### Requirement
Everything from the line with "[345,206,424,214] Documentation ->" to the line with "[892,130,928,148] 集成 -> [146,940,187,959] 继承" in the listing below, both lines included, needs to be copied exactly, apart from the pictures.

### Provided data

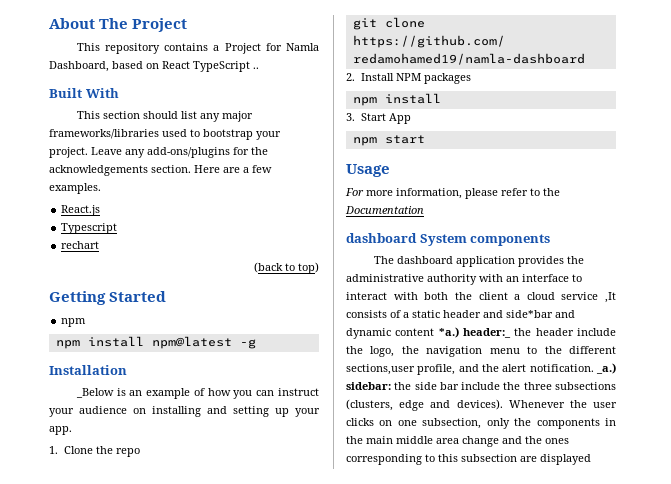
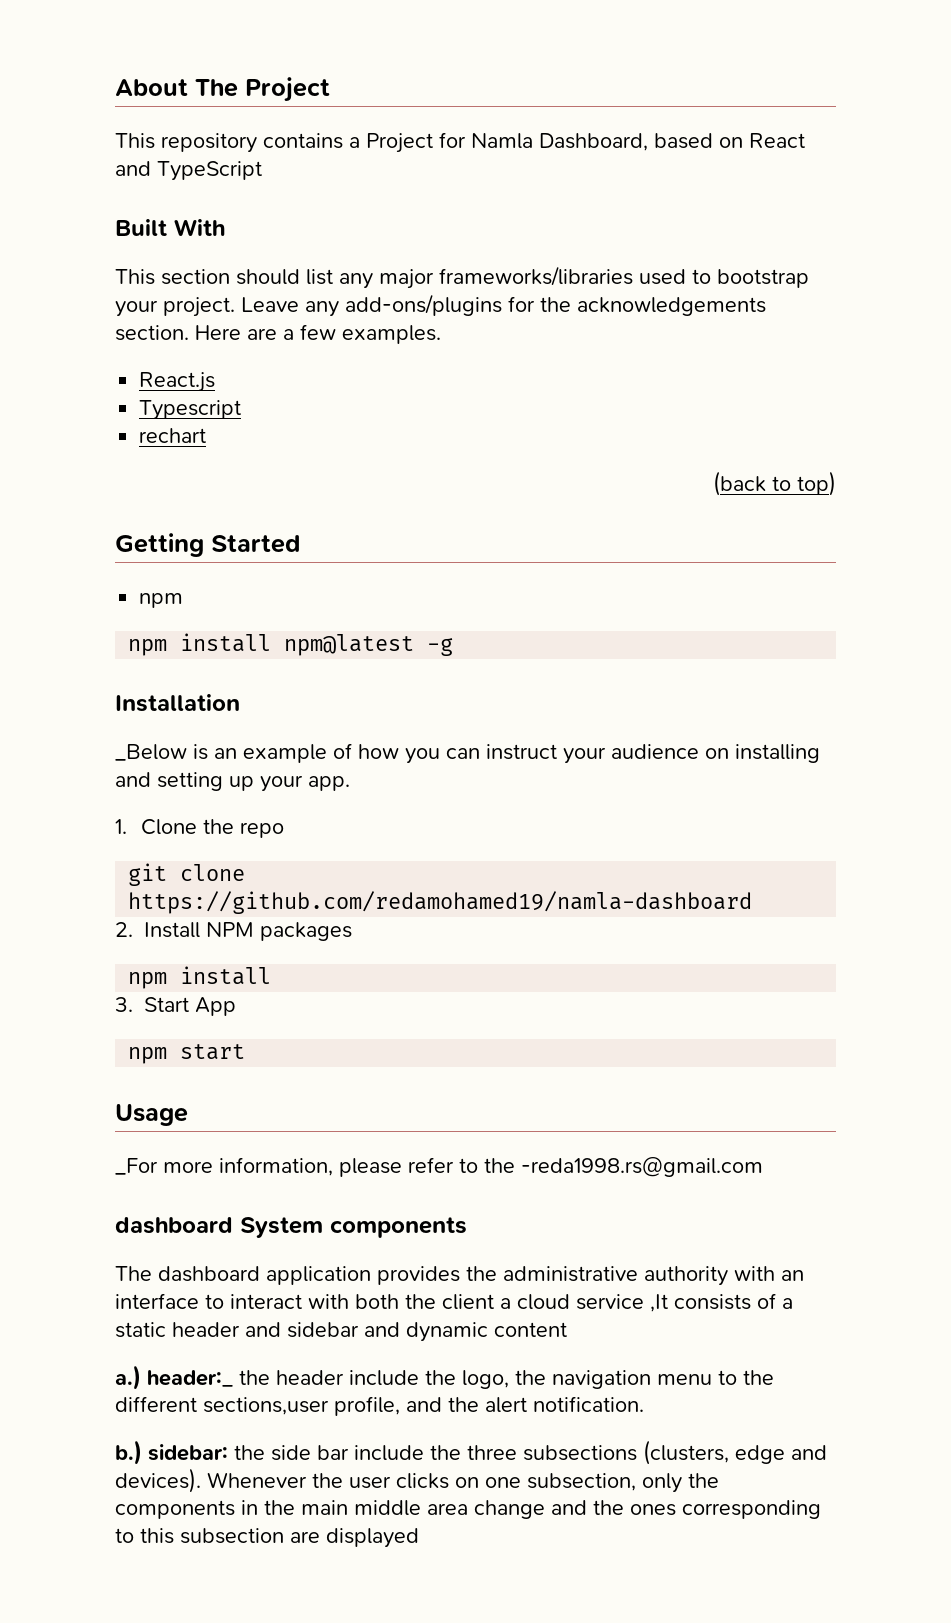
(190, 65) none -> [115,161,151,176] and
[253,67,259,69] .. -> (262, 171) none
[345,188,364,196] For -> [115,1158,158,1175] _For
[345,206,424,214] Documentation -> [521,1157,763,1177] -reda1998.rs@gmail.com
[506,310,553,318] side*bar -> [287,1322,359,1338] sidebar
[438,327,459,338] *a.) -> [115,1365,141,1390] // a.)
[596,363,616,374] _a.) -> [115,1440,142,1465] // b.)

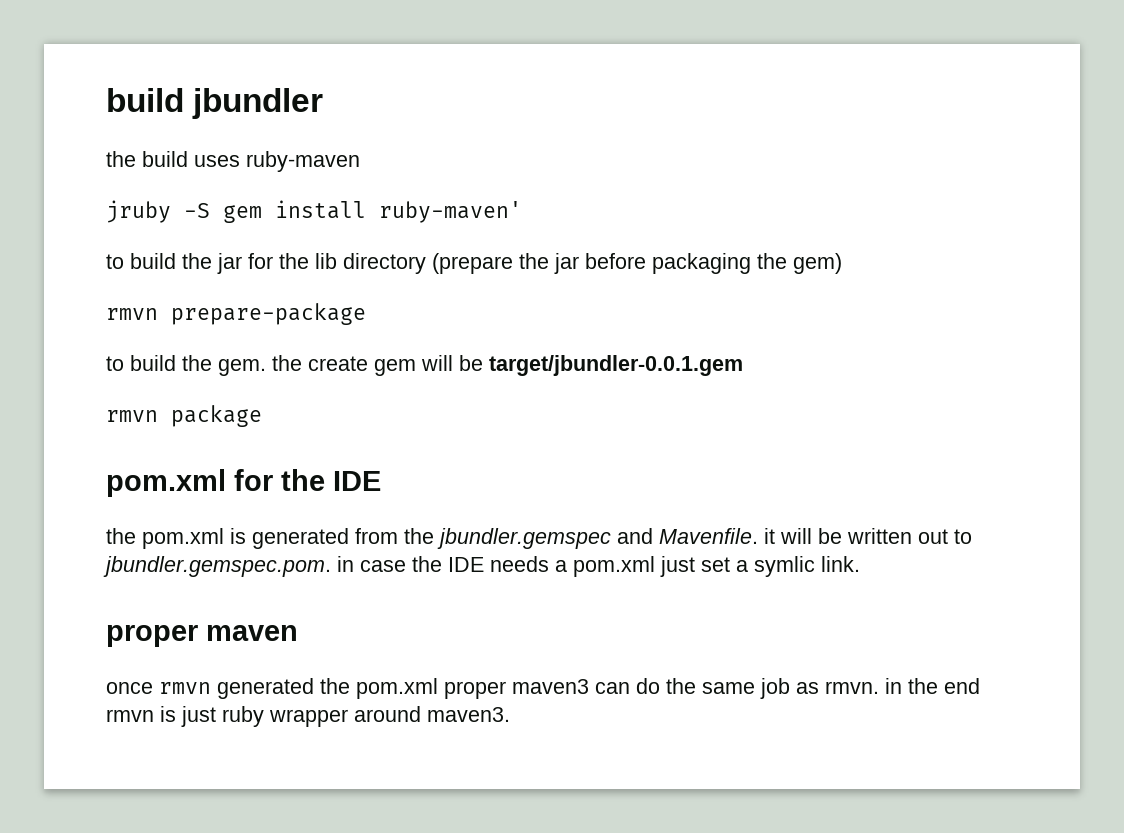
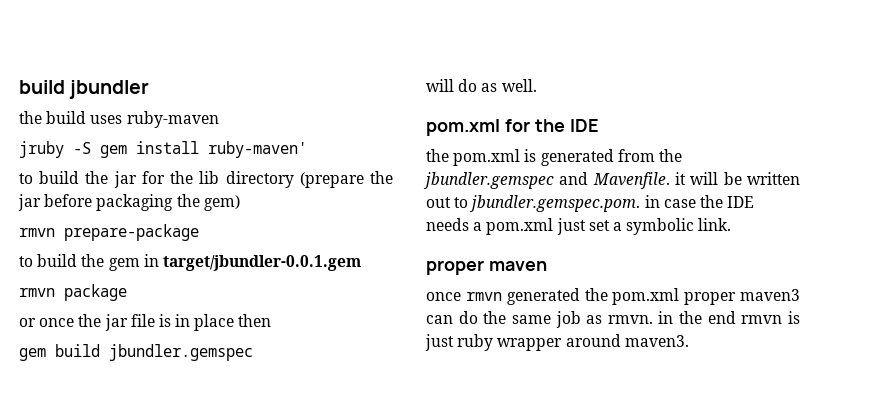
[218,355,743,376] [106,405,262,427] gem. the create gem will be target/jbundler-0.0.1.gem // rmvn package -> [108,254,361,271] [19,284,127,301] [19,314,272,331] [19,344,253,361] [426,79,537,92] gem in target/jbundler-0.0.1.gem // rmvn package // or once the jar file is in place then // gem build jbundler.gemspec // will do as well.
[754,556,815,577] symlic -> [626,218,695,235] symbolic

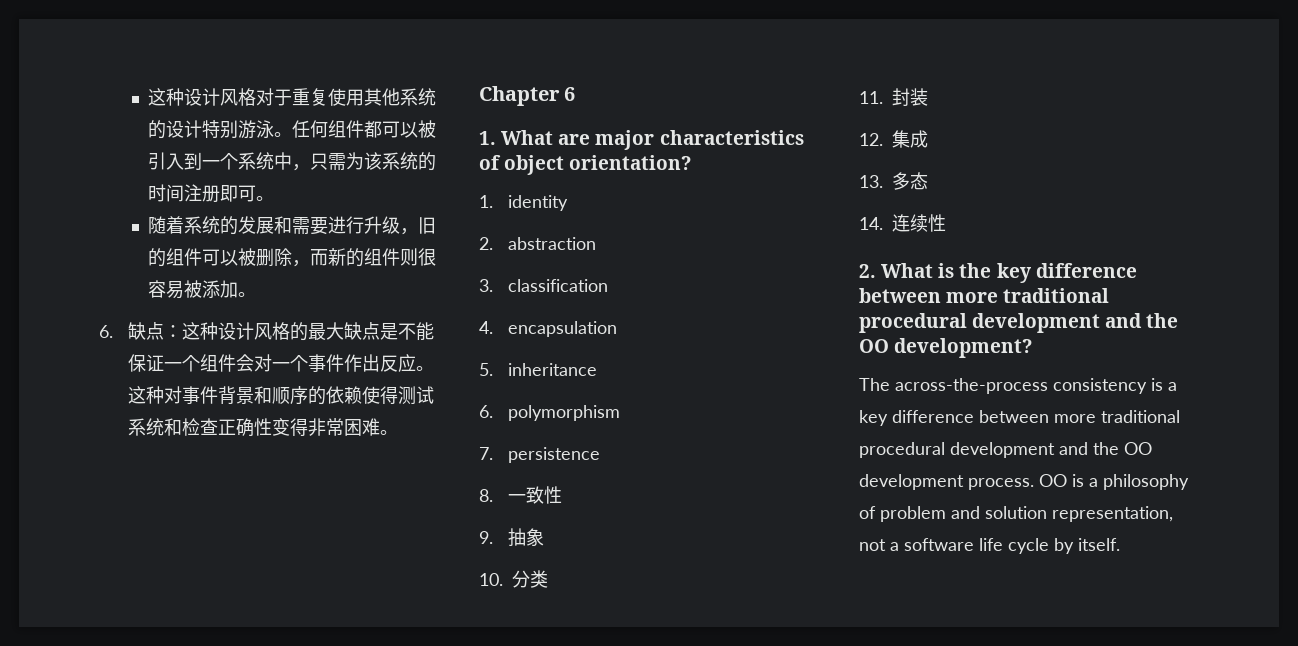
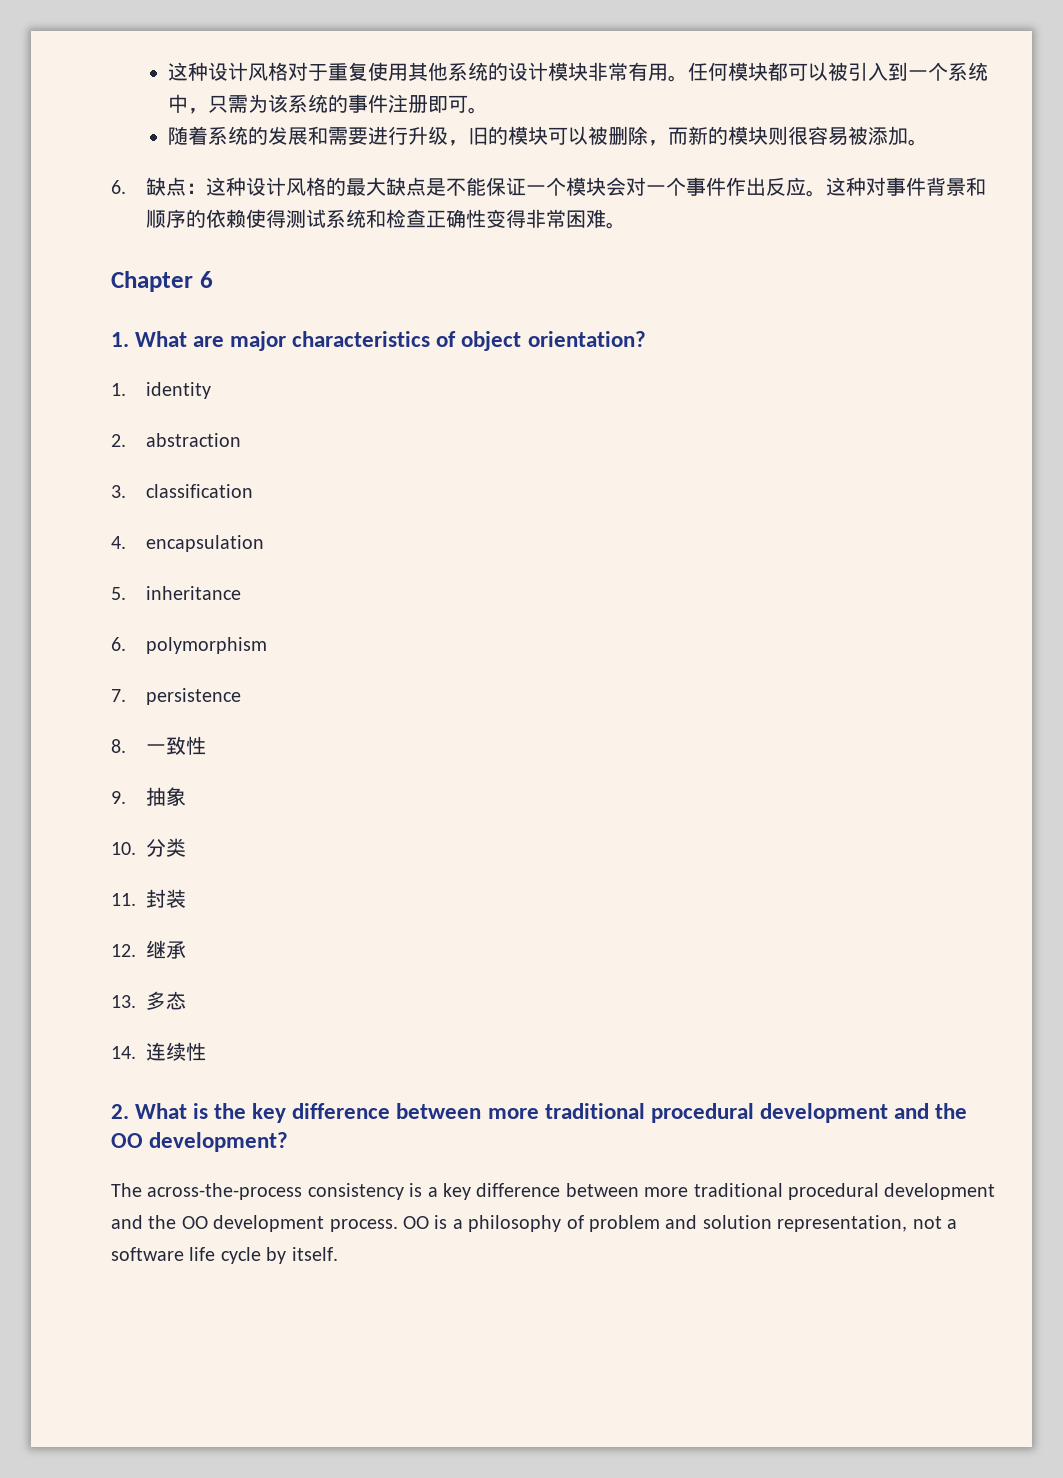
[201,120,364,139] 特别游泳。任何组件 -> [548,62,769,82] 模块非常有用。任何模块
[147,184,184,202] 时间 -> [348,94,389,113] 事件
[165,248,202,266] 组件 -> [508,126,549,145] 模块
[363,248,400,266] 组件 -> [728,126,769,145] 模块
[200,354,237,372] 组件 -> [566,177,607,196] 模块
[892,130,928,148] 集成 -> [146,940,187,959] 继承

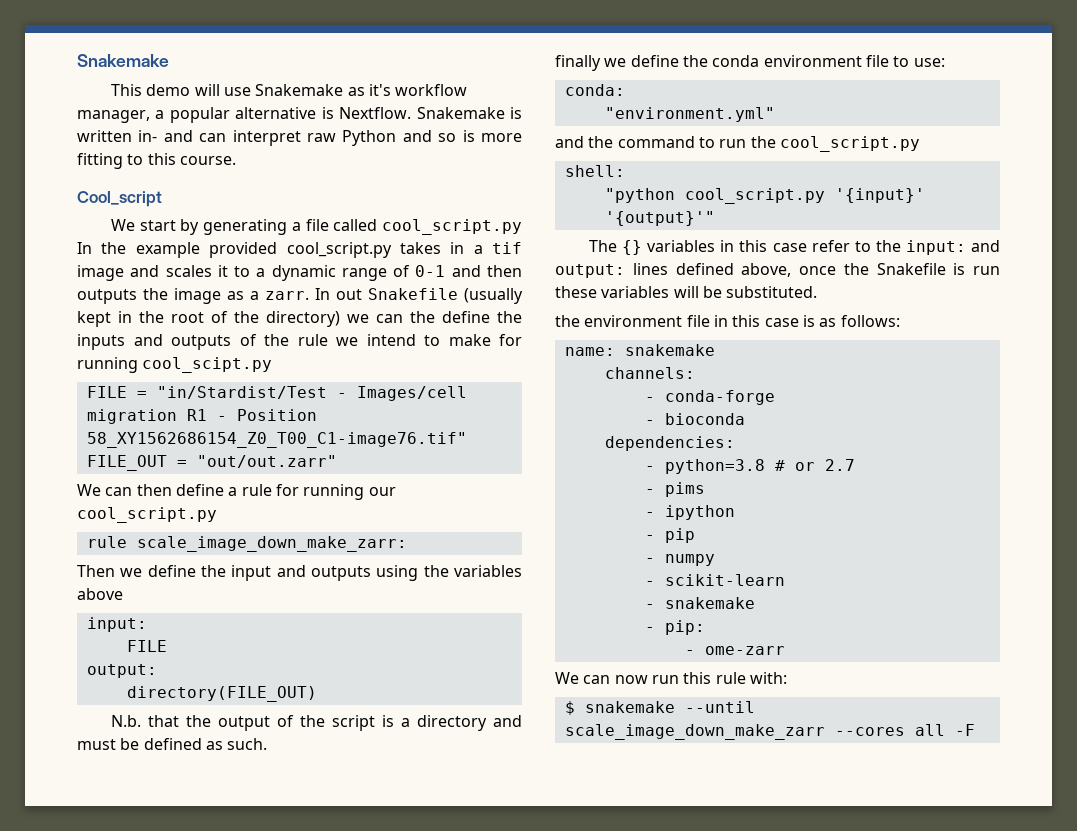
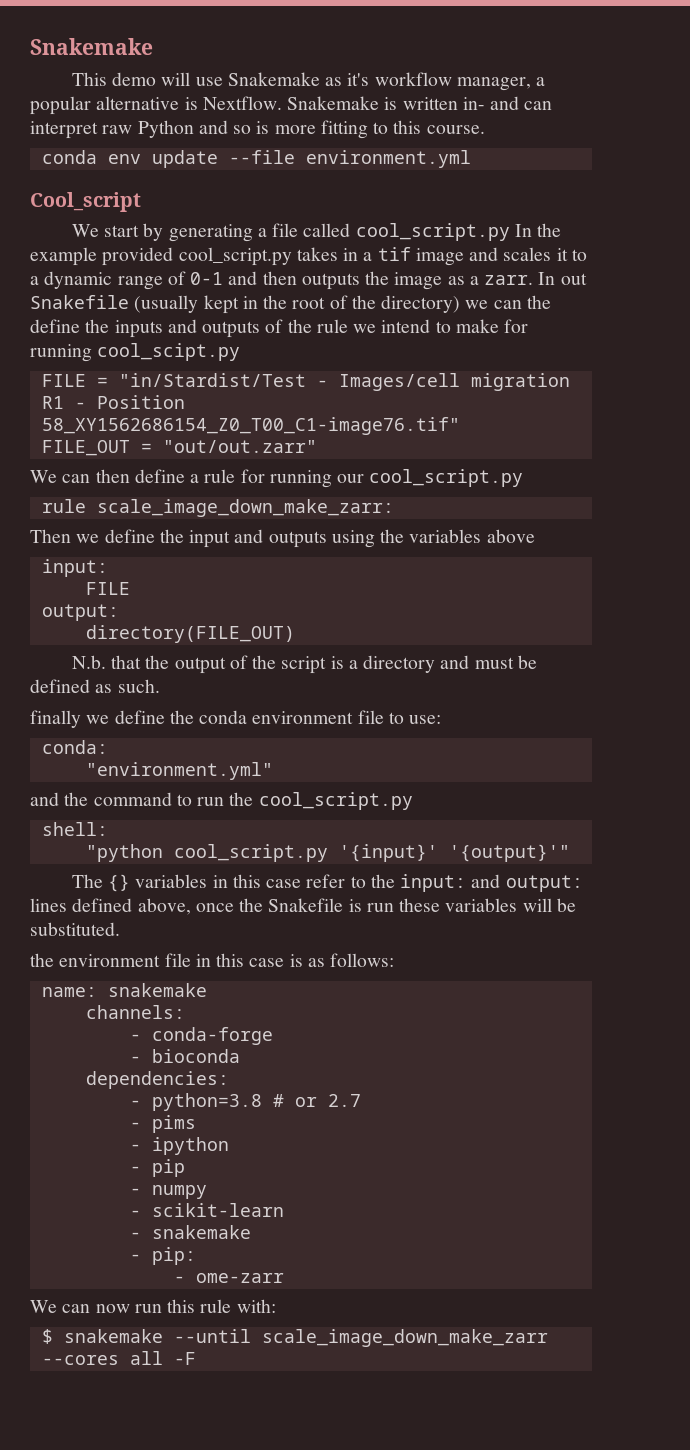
(236, 160) none -> [41,150,471,168] // conda env update --file environment.yml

### Exercise solution
[345,206,424,214] Documentation -> [521,1157,763,1177] -reda1998.rs@gmail.com
[506,310,553,318] side*bar -> [287,1322,359,1338] sidebar
[438,327,459,338] *a.) -> [115,1365,141,1390] // a.)
[596,363,616,374] _a.) -> [115,1440,142,1465] // b.)

[218,355,743,376] [106,405,262,427] gem. the create gem will be target/jbundler-0.0.1.gem // rmvn package -> [108,254,361,271] [19,284,127,301] [19,314,272,331] [19,344,253,361] [426,79,537,92] gem in target/jbundler-0.0.1.gem // rmvn package // or once the jar file is in place then // gem build jbundler.gemspec // will do as well.
[754,556,815,577] symlic -> [626,218,695,235] symbolic

[201,120,364,139] 特别游泳。任何组件 -> [548,62,769,82] 模块非常有用。任何模块
[147,184,184,202] 时间 -> [348,94,389,113] 事件
[165,248,202,266] 组件 -> [508,126,549,145] 模块
[363,248,400,266] 组件 -> [728,126,769,145] 模块
[200,354,237,372] 组件 -> [566,177,607,196] 模块
[892,130,928,148] 集成 -> [146,940,187,959] 继承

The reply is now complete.